Incoming webhooks signing secret approach to HMAC validation

I had an email conversation a while back with Ross Grambo about the current state of the HMAC validation system used by Asana. Currently, incoming webhooks contain an SHA256 HMAC signature computed on the request body using the shared secret transmitted during the handshake. I expressed that seemed like an unnecessary amount of overhead just to validate an incoming webhook. Specifically because it requires a round trip to the database just to find that shared secret for the specific asana user whom we have a webhook subscription on their behalf. This also means I have to add an index to my database just to validate incoming webhooks from Asana.

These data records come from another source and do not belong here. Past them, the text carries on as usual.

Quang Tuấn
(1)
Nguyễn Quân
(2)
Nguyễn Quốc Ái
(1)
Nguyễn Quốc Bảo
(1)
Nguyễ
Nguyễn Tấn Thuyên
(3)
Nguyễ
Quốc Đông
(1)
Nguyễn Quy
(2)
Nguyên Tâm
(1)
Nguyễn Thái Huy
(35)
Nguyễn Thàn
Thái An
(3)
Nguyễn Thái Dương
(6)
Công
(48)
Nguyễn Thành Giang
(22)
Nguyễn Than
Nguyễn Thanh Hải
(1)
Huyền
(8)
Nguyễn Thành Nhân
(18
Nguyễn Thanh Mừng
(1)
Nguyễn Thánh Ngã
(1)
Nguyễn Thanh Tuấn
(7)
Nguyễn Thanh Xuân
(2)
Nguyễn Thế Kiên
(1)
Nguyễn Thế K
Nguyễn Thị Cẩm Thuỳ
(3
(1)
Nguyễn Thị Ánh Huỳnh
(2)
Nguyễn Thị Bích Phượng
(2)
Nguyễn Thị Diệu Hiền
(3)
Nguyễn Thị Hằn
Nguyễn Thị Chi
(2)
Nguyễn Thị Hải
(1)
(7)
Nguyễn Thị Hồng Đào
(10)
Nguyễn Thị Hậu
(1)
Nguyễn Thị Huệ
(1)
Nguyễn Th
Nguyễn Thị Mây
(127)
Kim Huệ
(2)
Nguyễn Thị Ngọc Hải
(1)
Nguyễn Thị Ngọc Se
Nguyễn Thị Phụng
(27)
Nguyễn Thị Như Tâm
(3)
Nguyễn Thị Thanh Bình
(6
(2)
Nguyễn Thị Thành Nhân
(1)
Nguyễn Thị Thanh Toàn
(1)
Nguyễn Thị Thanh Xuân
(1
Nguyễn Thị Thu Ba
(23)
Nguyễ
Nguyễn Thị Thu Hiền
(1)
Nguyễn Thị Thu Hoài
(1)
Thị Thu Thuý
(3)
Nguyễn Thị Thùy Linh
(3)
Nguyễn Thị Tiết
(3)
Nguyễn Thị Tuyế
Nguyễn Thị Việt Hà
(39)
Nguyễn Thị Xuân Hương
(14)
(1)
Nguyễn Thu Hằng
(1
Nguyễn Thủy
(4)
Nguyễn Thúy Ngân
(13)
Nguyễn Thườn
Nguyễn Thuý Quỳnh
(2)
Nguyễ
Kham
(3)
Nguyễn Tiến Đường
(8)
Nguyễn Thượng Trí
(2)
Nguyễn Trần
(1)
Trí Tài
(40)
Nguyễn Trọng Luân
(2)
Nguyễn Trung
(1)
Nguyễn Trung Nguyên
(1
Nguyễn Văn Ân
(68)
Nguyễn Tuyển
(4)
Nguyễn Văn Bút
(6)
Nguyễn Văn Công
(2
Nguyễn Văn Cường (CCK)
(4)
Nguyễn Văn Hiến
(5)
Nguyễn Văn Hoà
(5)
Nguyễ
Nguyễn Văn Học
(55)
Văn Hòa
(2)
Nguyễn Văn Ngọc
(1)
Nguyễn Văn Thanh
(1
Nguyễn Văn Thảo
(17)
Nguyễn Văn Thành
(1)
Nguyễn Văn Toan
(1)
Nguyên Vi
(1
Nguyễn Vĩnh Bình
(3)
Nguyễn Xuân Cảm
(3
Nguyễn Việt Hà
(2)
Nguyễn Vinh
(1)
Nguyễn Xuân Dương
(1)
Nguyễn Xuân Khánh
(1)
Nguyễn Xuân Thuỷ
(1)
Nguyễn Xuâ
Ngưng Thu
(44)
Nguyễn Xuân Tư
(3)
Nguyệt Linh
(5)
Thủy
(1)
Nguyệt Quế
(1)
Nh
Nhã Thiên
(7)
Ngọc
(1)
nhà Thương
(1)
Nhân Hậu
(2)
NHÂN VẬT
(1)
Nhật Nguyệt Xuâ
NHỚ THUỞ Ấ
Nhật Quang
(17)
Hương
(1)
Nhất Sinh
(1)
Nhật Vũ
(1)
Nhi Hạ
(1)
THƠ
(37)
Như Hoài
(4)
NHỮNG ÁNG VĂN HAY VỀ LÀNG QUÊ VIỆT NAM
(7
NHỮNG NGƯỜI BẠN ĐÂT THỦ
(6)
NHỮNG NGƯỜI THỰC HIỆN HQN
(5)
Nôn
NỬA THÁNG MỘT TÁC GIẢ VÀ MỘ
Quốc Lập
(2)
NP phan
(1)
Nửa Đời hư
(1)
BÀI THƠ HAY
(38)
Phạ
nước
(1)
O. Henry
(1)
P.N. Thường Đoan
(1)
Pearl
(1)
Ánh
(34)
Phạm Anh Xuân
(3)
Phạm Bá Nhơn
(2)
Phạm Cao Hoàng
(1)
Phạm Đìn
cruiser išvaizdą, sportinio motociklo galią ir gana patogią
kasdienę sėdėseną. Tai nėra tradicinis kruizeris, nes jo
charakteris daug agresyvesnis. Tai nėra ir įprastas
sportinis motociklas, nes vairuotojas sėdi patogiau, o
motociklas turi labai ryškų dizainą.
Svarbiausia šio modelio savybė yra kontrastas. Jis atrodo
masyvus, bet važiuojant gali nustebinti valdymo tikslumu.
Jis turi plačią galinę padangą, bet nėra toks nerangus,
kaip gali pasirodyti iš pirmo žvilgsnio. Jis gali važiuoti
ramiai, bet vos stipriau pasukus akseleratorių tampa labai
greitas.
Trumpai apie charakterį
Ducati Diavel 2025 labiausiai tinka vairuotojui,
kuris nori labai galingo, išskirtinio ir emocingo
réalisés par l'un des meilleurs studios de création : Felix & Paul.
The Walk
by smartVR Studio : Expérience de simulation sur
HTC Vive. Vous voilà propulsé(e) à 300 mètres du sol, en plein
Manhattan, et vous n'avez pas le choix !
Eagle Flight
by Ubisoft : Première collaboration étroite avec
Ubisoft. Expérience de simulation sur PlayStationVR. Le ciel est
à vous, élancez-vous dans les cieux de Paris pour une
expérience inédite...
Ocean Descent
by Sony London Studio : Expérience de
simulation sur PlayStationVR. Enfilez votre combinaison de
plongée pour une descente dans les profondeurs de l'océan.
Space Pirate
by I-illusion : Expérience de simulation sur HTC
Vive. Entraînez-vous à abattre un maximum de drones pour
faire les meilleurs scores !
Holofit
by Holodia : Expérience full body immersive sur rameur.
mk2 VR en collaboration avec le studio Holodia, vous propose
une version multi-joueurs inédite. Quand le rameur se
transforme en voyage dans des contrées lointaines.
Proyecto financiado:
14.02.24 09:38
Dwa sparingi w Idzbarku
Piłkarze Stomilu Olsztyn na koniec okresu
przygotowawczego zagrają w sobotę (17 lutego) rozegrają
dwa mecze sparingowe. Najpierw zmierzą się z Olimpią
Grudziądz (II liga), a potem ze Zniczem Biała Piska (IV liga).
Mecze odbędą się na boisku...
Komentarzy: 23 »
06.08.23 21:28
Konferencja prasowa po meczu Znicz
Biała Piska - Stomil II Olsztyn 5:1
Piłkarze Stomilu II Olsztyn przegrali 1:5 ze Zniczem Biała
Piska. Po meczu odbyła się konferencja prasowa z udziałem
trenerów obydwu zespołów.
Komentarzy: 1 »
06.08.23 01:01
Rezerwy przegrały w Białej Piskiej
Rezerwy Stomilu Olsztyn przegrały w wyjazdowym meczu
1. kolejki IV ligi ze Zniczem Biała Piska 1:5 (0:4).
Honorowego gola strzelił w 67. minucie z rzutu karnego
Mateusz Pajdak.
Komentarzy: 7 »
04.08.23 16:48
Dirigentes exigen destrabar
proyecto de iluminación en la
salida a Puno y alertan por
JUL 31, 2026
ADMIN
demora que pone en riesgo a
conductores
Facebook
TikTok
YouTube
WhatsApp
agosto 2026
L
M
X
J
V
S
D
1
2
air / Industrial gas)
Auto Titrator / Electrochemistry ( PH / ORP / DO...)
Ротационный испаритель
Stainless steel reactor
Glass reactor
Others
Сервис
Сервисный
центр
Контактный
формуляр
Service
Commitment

We discussed the option of using a shared signing secret - which is the approach many other SaaS API’s use (Slack, Stripe, etc.). Just wondering if you guys are having a conversation about this internally still, or whether I should jump through the hoops to get your current HMAC validation approach implemented into our system.

Sincerely,
Eric Froese

@Ross_Grambo

Hello again @Eric_Froese,

We talked about it and it may be something we move to in the future, but for now it’s not on our roadmap. You’re best off implementing our current validation approach.

Best,
Ross

Hello @Ross_Grambo - can I second this request please, for allowing the caller to provide a secret. It would be totally cool if you have requirements on that secret format (such as being 32char hex encoded for example, or whatever). One of our issues is that we’d like to point webhooks for all projects for the same user to the same webhook endpoint. But then the webhook may have many different secrets and we have to check them all.

So right now having to go though the extra overhead of refactoring our system to support the current idiosyncratic way of having a secret per webhook really incentivizes us to put off that work, and not validate for a while.